Ich als Chefredakteur einer gesellschaftspolitischen Zeitung habe mich regelmäßig mit Diplomaten ausländischer Staaten zu treffen, unter anderem aus den sogenannten unfreundlichen. Die Beobachtungen von diesen Begegnungen sind interessante.
Ein Problem der heute bei uns arbeitenden Diplomaten sind der Mangel an professioneller Kommunikation, das Fehlen normaler Kontakte mit russischen Kollegen und ein Minimum internationaler thematischer Konferenzen und Symposien zu Themen von Krieg und Frieden, zu den Bedrohungen und entscheidenden geopolitischen Tendenzen sowie anstehenden Entscheidungen. Anders gesagt: Für das Abfassen regelmäßiger Berichte und Antworten auf Anfragen aus ihren Außenministerien haben die Botschafter unzureichende Informationen aus erster Hand von vor Ort. Und das Internet kann man auch in der Heimat aufsuchen.

Zu bearbeitendes Material:

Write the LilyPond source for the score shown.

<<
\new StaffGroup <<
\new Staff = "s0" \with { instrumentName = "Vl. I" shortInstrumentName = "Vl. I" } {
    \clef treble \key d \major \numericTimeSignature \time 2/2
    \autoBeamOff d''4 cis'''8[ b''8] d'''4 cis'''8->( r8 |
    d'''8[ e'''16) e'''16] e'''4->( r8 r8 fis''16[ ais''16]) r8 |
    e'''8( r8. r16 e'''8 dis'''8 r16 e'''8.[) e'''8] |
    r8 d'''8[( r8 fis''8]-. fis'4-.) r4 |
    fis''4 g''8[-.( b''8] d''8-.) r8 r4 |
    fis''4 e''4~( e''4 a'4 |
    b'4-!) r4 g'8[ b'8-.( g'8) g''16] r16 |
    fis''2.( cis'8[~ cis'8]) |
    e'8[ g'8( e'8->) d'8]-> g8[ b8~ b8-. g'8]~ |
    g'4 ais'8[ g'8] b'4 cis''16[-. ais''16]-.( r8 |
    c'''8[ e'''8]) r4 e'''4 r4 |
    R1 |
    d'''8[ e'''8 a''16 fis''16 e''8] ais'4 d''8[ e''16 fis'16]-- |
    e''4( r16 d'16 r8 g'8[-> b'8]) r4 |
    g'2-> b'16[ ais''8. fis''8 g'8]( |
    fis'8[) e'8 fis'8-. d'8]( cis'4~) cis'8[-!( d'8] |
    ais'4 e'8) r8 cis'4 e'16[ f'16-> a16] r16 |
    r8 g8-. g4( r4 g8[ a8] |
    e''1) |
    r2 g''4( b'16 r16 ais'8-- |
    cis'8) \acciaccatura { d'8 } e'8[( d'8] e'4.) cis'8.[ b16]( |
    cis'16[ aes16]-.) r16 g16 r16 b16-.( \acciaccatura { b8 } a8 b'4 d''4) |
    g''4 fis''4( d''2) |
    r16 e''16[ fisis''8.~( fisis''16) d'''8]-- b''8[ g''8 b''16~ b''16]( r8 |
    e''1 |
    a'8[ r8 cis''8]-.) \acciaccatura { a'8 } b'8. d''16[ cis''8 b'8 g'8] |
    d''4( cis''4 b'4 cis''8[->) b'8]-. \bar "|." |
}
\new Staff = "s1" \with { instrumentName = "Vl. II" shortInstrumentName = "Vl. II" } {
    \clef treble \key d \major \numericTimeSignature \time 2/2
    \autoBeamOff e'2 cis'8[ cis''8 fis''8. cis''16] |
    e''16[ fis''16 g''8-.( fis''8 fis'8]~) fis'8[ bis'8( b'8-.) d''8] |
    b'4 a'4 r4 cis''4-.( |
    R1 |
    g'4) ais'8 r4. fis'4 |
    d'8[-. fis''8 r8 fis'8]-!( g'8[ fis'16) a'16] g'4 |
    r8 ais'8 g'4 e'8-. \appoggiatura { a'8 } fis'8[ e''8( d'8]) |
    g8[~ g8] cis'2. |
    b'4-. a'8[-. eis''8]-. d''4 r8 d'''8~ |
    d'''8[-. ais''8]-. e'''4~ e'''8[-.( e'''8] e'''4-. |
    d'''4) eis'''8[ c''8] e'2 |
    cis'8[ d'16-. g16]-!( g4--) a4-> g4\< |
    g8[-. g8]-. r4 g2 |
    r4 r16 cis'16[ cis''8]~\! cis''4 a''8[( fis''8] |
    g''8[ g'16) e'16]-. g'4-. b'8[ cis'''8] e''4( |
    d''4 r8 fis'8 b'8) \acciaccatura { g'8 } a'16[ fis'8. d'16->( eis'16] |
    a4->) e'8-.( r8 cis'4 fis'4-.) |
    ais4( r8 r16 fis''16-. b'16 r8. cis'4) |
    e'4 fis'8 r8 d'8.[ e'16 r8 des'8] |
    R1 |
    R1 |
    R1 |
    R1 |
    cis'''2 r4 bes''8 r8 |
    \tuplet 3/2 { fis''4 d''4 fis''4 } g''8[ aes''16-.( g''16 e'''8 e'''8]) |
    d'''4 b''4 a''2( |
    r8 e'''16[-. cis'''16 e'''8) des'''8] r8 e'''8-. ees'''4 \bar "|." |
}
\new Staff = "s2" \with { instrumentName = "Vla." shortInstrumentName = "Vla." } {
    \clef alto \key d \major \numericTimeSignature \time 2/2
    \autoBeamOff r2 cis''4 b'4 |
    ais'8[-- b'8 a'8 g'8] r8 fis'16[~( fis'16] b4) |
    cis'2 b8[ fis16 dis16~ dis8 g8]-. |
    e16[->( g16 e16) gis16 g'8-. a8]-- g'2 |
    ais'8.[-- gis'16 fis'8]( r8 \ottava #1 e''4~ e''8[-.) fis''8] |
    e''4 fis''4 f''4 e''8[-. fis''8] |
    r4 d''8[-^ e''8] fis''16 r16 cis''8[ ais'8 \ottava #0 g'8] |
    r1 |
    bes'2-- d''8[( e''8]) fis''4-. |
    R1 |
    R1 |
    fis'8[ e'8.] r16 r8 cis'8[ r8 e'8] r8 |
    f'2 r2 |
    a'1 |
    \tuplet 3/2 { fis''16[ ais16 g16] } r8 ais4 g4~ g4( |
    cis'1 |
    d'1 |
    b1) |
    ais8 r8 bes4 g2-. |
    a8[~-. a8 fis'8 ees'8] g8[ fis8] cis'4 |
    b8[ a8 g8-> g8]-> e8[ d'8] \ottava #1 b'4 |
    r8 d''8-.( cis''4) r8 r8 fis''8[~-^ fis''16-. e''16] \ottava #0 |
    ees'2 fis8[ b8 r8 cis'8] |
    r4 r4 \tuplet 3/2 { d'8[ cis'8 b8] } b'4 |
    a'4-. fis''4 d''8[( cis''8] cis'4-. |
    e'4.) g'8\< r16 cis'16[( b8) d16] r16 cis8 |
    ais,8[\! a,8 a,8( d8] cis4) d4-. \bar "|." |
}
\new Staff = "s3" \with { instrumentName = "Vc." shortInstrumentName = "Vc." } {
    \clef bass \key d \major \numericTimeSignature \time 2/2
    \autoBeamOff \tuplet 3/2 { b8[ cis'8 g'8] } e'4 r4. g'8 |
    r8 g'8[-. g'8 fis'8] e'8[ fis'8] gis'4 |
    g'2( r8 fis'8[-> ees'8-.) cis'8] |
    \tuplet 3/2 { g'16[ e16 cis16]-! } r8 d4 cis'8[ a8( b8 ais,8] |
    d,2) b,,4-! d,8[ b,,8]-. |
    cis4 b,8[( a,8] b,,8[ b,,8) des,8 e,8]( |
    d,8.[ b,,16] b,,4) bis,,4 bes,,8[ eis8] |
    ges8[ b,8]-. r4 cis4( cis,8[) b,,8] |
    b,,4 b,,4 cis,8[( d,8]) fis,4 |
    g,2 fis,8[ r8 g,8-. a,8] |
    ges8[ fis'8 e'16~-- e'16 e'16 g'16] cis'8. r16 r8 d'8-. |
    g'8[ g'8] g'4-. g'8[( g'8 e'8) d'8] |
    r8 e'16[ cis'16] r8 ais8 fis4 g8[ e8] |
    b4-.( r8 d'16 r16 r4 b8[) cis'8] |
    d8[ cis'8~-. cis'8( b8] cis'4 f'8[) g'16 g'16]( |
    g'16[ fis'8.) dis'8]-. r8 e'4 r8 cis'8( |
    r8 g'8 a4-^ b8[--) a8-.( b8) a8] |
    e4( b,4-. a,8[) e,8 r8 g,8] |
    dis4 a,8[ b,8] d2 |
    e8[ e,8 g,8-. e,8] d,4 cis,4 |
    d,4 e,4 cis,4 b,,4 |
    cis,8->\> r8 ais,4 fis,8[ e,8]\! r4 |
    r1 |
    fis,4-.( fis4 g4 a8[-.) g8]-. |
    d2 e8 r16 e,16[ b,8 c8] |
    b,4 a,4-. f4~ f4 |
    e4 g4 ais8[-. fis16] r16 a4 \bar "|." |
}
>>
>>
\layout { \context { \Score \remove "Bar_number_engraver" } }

Aufgaben:
**A.** Welche Zeilen der Datensätze enthalten die Zeichenfolge „time“? Ermittle sie alle und schreibe jede vollständig ab.
**B.** Setze den Text über die Begegnungen mit ausländischen Diplomaten nach seinem letzten Satz fort.

Die Antworten:
**A.**
    \clef treble \key d \major \numericTimeSignature \time 2/2
    \clef treble \key d \major \numericTimeSignature \time 2/2
    \clef alto \key d \major \numericTimeSignature \time 2/2
    \clef bass \key d \major \numericTimeSignature \time 2/2

**B.**
In den fast 40 Jahren meiner eigenen Geschichte des Kommunizierens mit Botschaftern habe ich nie ein so bescheidenes Informationsangebot für die Wahrnehmung ihrer Funktionen gesehen. Derweil existiert die internationale Politik (weiter), es gibt viele Ereignisse, und die Rolle der außenpolitischen Entscheidungen der Staaten bei der Überwindung von Konfliktsituation bleibt eine spürbare. Obgleich die Aussagen der ersten Vertreter der Staaten – der Präsidenten und Premiers – in erheblichem Maße die Erwartungen vorausbestimmen. In einem gewissen Sinne ist dies logisch, da die Außenpolitik gemäß der Verfassung die Staatsoberhäupter und nicht die Außenminister bestimmen. Jedoch gibt es in der Geschichte Zeitabschnitte, in denen gerade die Außenminister die spektakulärsten und bedeutsamsten Erklärungen abgeben. Es genügt, sich an Kissinger oder Gromyko, an Genscher oder Primakow zu erinnern.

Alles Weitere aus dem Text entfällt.